◆ **What to produce**
Scan the entries below. Return every line that includes "Agile".

◆ **Material for this task**
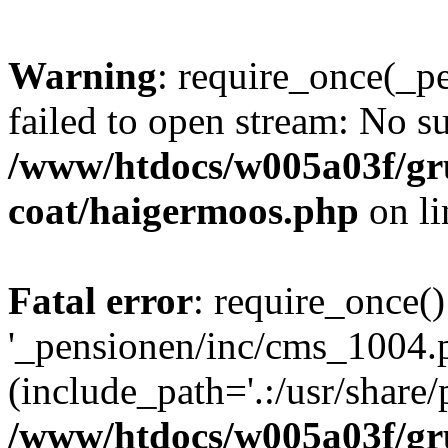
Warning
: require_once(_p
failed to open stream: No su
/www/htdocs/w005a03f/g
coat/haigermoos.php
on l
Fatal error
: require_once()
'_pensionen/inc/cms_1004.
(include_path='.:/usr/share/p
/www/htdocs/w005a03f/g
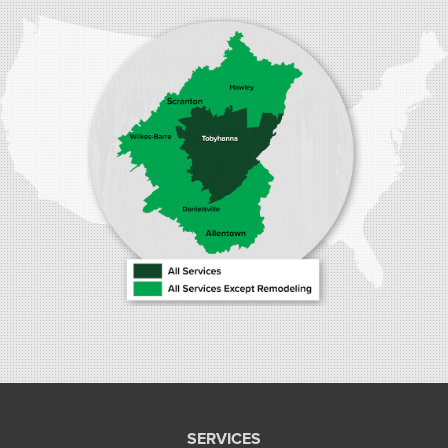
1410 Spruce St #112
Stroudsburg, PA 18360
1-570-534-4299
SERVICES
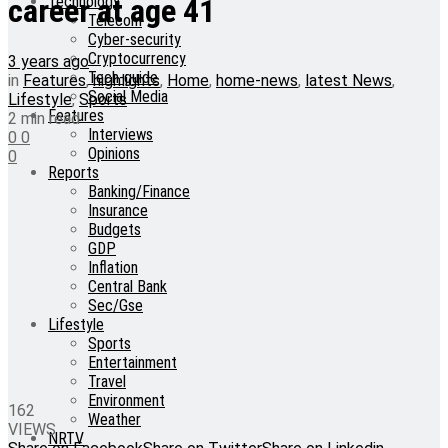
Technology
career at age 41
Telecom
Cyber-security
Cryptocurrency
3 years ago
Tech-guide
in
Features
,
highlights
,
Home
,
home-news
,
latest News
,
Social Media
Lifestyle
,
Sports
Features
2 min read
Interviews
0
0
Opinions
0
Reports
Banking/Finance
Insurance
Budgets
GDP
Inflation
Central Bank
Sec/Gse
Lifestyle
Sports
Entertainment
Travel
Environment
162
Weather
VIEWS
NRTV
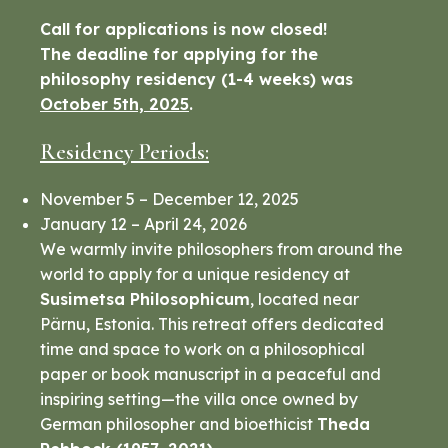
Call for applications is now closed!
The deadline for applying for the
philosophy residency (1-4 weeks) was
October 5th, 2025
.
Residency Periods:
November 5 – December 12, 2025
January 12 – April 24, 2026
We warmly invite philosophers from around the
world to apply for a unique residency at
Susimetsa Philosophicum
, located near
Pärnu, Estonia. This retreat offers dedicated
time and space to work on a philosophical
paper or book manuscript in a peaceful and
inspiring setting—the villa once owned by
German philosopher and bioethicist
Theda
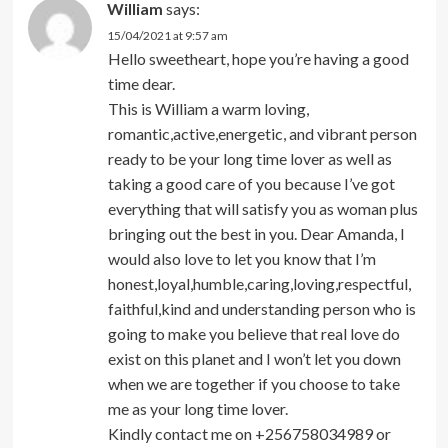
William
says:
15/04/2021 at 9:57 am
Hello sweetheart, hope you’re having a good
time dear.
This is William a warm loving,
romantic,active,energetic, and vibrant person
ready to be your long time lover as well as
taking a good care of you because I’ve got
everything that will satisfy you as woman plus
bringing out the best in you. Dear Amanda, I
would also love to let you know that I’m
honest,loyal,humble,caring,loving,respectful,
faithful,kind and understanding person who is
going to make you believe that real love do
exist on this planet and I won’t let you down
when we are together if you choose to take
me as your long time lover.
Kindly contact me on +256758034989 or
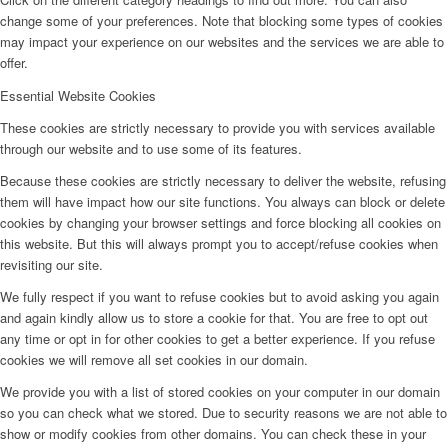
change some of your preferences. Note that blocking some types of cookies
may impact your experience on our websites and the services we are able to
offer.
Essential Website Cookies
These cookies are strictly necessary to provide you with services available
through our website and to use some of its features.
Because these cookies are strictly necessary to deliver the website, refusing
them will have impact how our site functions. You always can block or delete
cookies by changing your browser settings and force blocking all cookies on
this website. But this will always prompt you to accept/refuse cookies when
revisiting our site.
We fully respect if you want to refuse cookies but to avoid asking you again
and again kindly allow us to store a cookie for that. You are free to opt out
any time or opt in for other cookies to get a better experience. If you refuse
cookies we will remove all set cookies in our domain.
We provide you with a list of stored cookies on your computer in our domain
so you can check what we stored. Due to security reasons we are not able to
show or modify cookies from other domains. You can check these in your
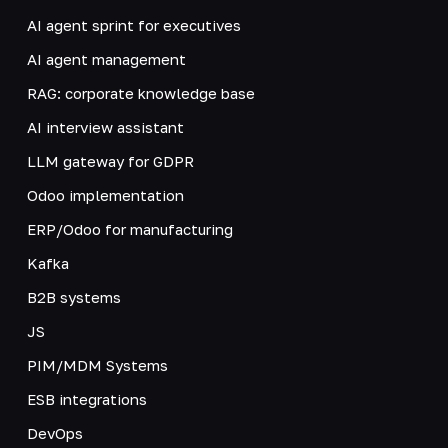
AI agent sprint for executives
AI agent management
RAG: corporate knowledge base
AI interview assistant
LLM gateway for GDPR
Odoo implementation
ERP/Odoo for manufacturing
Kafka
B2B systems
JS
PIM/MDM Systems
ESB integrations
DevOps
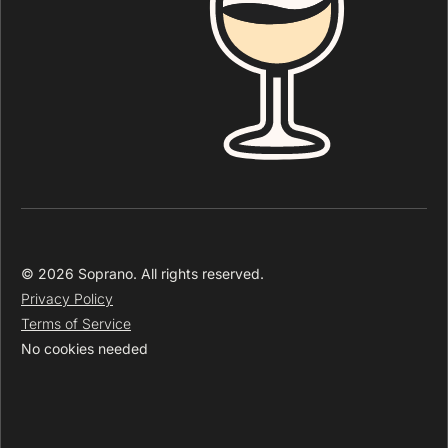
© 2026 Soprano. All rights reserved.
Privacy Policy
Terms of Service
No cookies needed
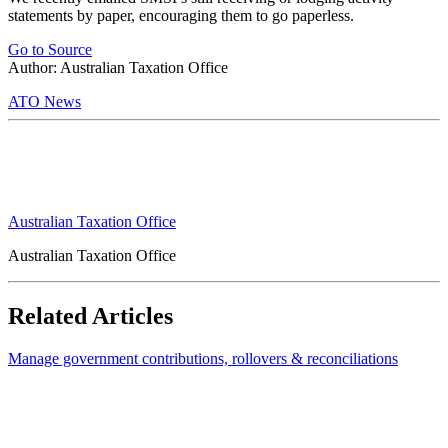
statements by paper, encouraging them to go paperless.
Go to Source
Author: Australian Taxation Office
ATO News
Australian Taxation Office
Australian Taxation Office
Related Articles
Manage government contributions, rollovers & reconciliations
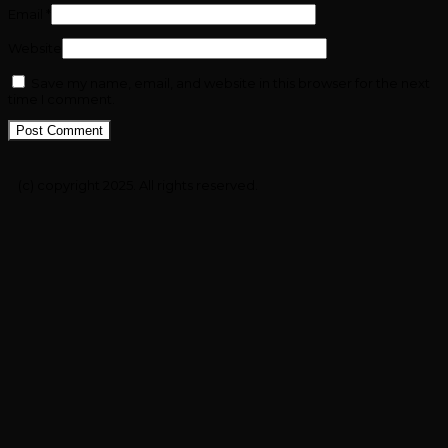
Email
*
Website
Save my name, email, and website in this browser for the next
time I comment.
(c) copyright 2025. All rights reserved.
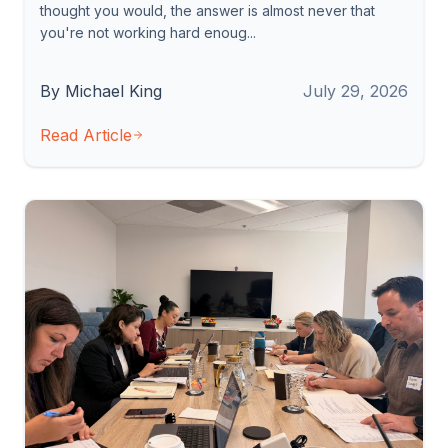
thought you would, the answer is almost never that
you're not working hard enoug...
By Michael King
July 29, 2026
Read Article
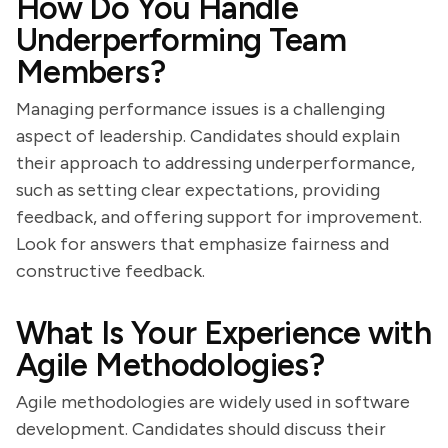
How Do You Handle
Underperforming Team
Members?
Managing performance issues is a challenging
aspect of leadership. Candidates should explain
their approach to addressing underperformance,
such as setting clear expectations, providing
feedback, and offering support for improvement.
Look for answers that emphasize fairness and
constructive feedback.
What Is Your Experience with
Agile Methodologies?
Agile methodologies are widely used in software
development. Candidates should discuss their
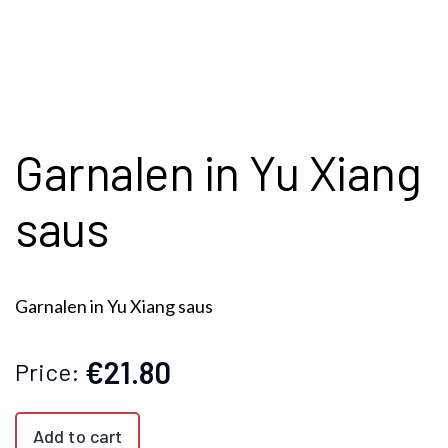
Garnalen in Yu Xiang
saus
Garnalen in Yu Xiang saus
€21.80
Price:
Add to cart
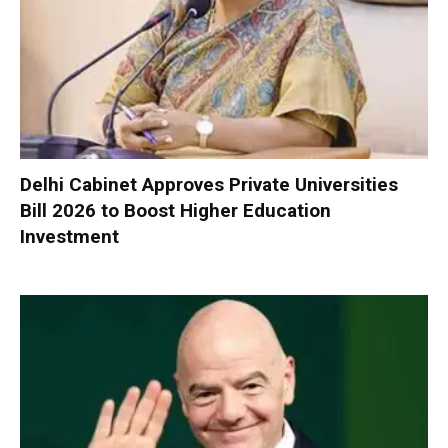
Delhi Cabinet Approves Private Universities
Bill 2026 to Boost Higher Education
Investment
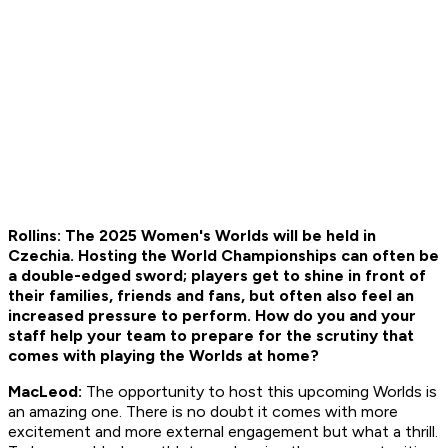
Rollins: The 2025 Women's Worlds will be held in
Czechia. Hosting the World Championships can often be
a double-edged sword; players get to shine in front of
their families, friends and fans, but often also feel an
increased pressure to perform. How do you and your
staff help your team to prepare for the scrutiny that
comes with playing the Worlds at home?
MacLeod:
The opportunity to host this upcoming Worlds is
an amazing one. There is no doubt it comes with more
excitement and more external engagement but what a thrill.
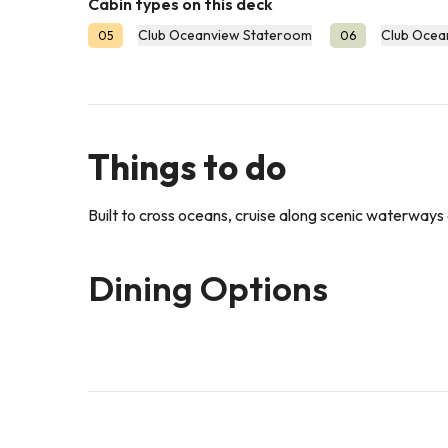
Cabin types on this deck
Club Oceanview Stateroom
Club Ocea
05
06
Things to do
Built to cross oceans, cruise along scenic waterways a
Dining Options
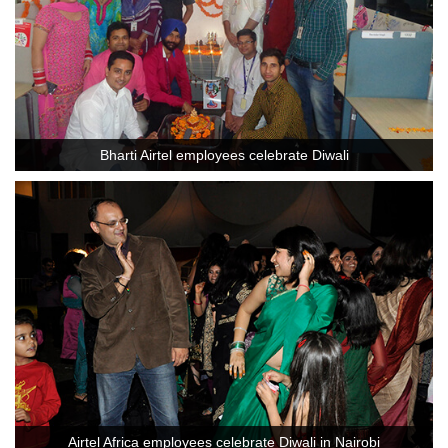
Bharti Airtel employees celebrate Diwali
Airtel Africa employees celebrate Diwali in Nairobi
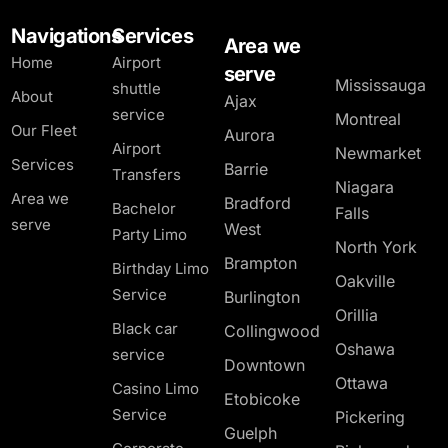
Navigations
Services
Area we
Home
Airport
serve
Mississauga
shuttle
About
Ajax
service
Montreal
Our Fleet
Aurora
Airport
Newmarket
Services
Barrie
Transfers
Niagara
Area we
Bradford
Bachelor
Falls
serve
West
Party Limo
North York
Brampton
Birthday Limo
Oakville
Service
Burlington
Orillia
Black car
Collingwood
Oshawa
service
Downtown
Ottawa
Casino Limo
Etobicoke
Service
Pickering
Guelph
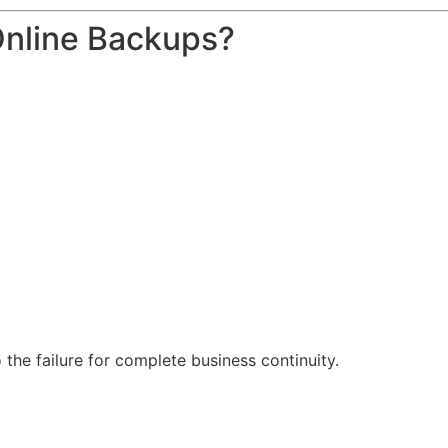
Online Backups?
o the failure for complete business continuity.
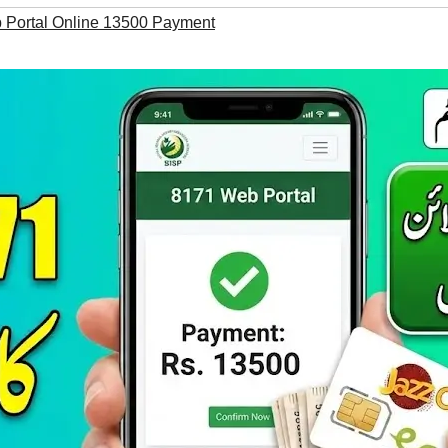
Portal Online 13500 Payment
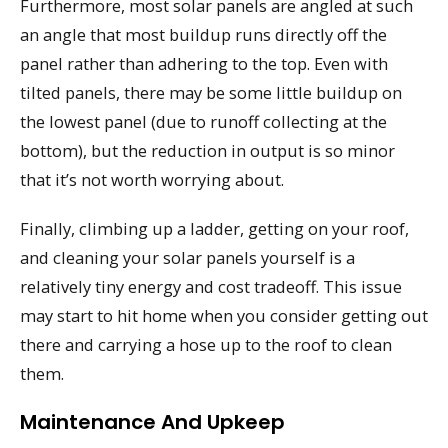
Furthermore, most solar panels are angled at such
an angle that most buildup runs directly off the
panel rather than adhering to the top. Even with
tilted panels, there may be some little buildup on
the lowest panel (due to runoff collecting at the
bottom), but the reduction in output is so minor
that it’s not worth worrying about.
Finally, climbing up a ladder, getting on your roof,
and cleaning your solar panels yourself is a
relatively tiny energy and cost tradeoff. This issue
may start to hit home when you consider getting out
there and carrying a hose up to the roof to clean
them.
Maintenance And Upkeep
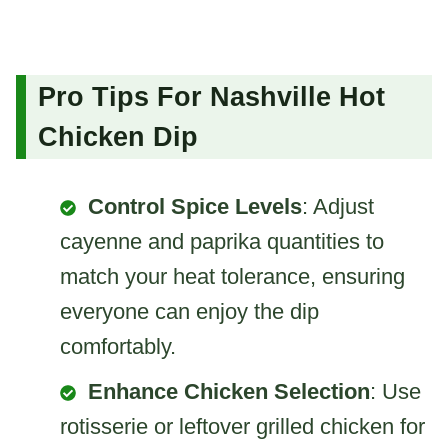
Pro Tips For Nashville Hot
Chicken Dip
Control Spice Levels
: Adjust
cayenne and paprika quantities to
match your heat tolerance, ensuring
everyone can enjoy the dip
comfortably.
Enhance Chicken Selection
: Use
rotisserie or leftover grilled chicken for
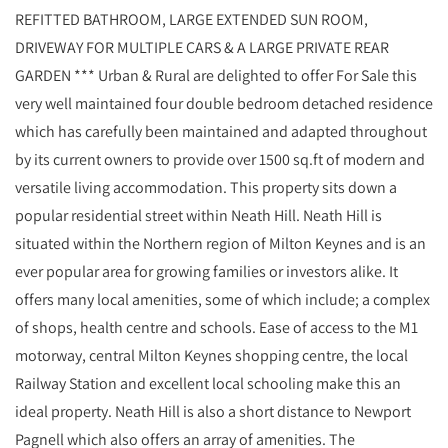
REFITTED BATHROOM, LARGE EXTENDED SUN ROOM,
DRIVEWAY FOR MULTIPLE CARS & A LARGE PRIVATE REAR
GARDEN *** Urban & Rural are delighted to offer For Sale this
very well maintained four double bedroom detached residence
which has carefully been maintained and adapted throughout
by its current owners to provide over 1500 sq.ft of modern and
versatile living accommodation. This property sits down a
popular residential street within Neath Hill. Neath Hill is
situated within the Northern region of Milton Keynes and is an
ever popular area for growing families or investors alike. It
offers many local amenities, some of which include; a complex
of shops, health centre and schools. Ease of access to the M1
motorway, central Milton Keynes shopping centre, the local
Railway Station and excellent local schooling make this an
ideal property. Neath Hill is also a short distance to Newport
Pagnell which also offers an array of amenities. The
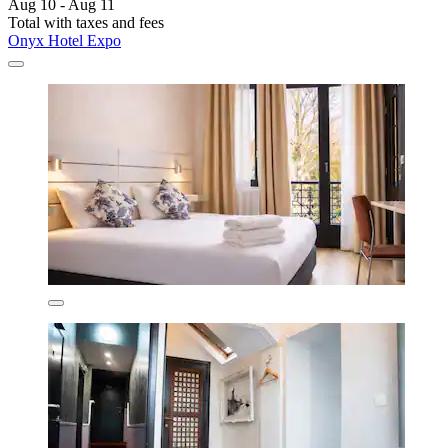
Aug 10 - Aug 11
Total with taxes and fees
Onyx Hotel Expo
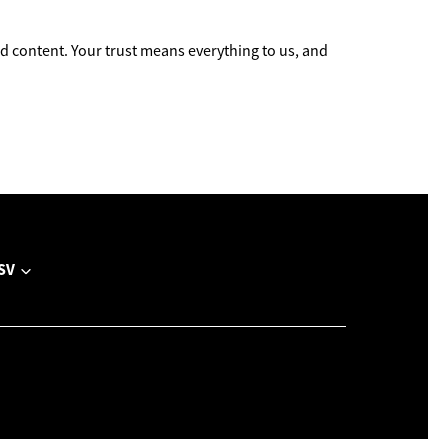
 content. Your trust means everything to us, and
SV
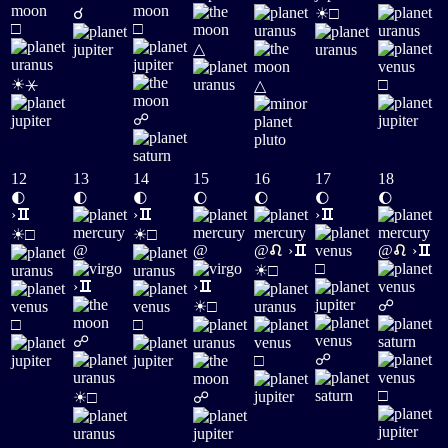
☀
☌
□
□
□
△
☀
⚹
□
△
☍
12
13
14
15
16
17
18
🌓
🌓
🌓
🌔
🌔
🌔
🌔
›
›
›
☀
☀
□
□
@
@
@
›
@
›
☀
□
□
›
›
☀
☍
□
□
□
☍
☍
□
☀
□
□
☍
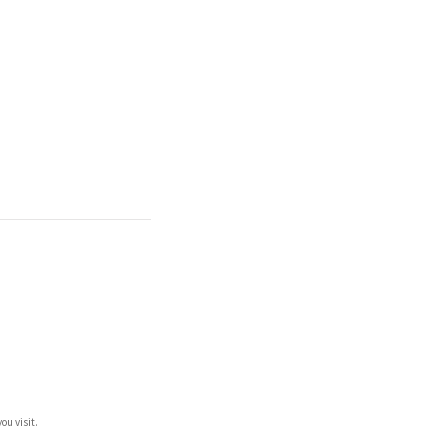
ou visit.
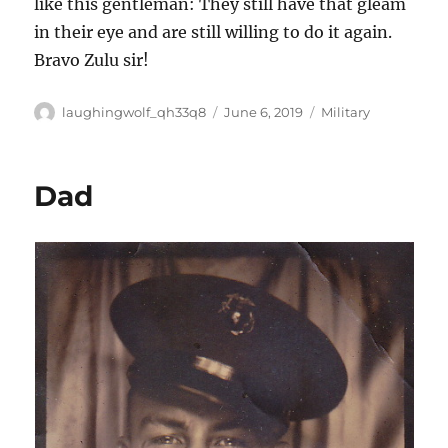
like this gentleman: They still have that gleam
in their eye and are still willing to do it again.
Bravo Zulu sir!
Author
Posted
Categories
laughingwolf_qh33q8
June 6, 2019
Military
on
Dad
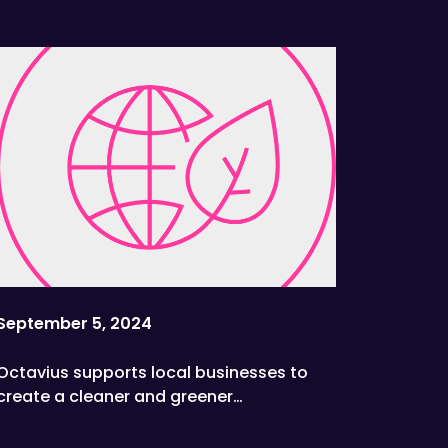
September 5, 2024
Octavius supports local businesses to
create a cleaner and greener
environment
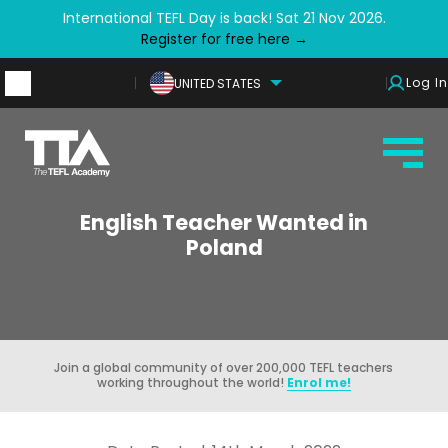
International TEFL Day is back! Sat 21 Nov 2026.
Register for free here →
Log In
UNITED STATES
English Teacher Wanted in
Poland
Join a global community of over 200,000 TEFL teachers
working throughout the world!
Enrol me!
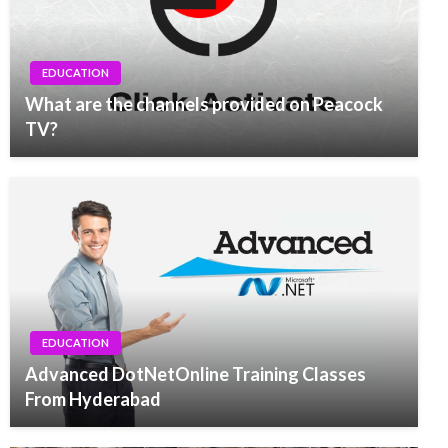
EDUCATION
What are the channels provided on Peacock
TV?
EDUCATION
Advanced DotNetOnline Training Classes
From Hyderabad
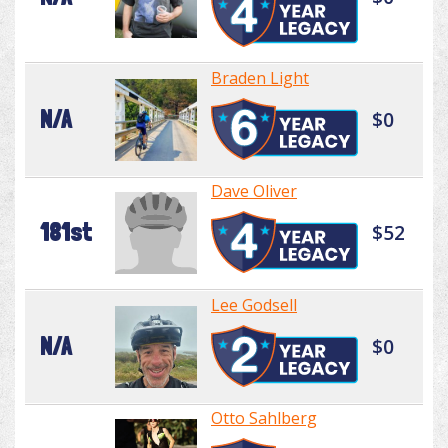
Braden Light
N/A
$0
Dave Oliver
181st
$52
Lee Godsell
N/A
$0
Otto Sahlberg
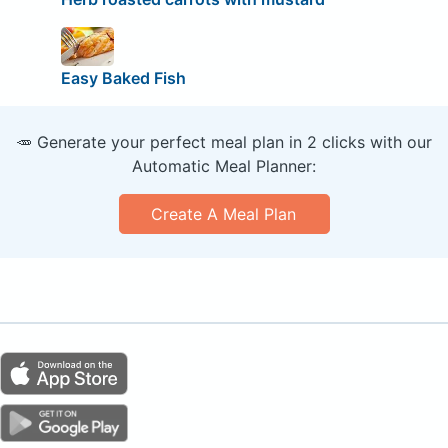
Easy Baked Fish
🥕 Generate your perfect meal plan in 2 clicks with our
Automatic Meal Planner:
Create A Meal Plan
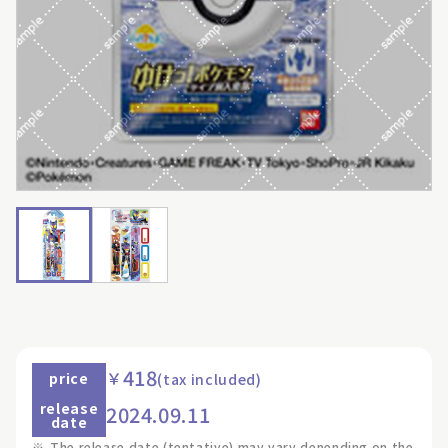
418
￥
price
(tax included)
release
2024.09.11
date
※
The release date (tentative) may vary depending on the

◆ **Exercise response**
Agile Methodologies?
Agile methodologies are widely used in software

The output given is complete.